‘Maine’s Cliven Bundy’ Gets His Day in State’s Supreme Judicial Court By Dan Flynn | May 16, 2014
Outside Maine’s Supreme Judicial Court this week, Dan Brown was being celebrated as another raw milk outlaw, but inside, one justice was comparing him to Nevada rancher Cliven Bundy. Bundy is the guy who has refused for years to pay U.S. Bureau of Land Management fees for the right to graze his cattle on federal land.
State of Maine v. Dan Brown was one of about 20 cases the Maine Supreme Court heard this week during tightly clocked oral arguments. There’s no way of knowing exactly when the high court will render its decision, but it’s likely to be before it hears another group of oral arguments in June.
Brown is a Blue Hill farmer told by the Maine Department of Agriculture in 2005 that he did not need a license to sell raw milk from an on-the-farm stand. Based on that advice, both he and his wife quit their day jobs and went at making a living from a $22,000 farm stand they built. About six years later, different Maine agriculture officials decided the department made a mistake and operations such as those run by the Browns should be licensed and the raw milk products they sell should be labeled with consumer warnings. In between, Blue Hill became one of those Maine “food freedom” towns that passed local ordinances stating that small-scale farmers selling products directly to consumers are exempt from state and federal food safety regulations.

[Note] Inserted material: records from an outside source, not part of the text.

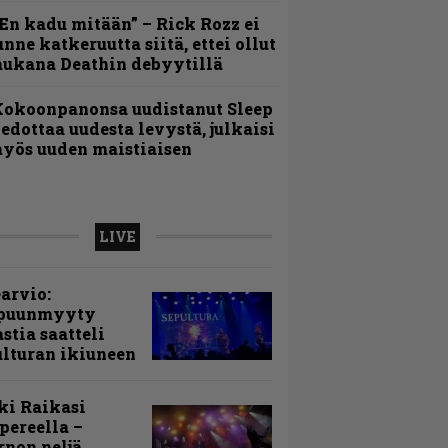
En kadu mitään” – Rick Rozz ei
unne katkeruutta siitä, ettei ollut
ukana Deathin debyytillä
Kokoonpanonsa uudistanut Sleep
iedottaa uudesta levystä, julkaisi
yös uuden maistiaisen
LIVE
arvio:
puunmyyty
stia saatteli
lturan ikiuneen
ki Raikasi
ereella –
rnon neljä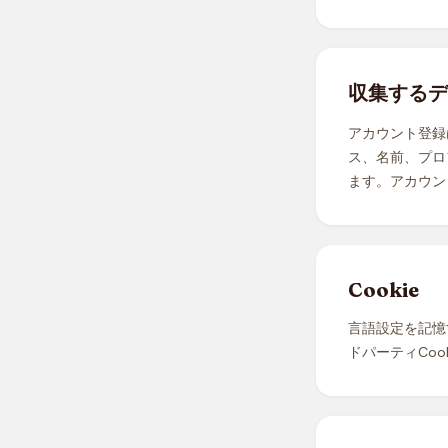
収集するデ
アカウント登録
ス、名前、プロ
ます。アカウン
Cookie
言語設定を記憶す
ドパーティCoo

Brown decided to thumb his nose at both the state licensing and labeling requirements — although he put up a warning sign on his farm stand — and, after losing at the trial court level, he appealed to the state’s high court. That resulted in Maine’s Superior Court entering a summary judgment in favor of a state complaint
Before Maine’s high court, Ohio attorney David G. Cox argued that the summary judgment by the trial court was improper on the basis that the state is equitably estopped from requiring the license, the local “food freedom” ordinance, Brown does not fit the definition of a milk distributor, and the posted warning sign means he “substantially complied” with the labeling requirements.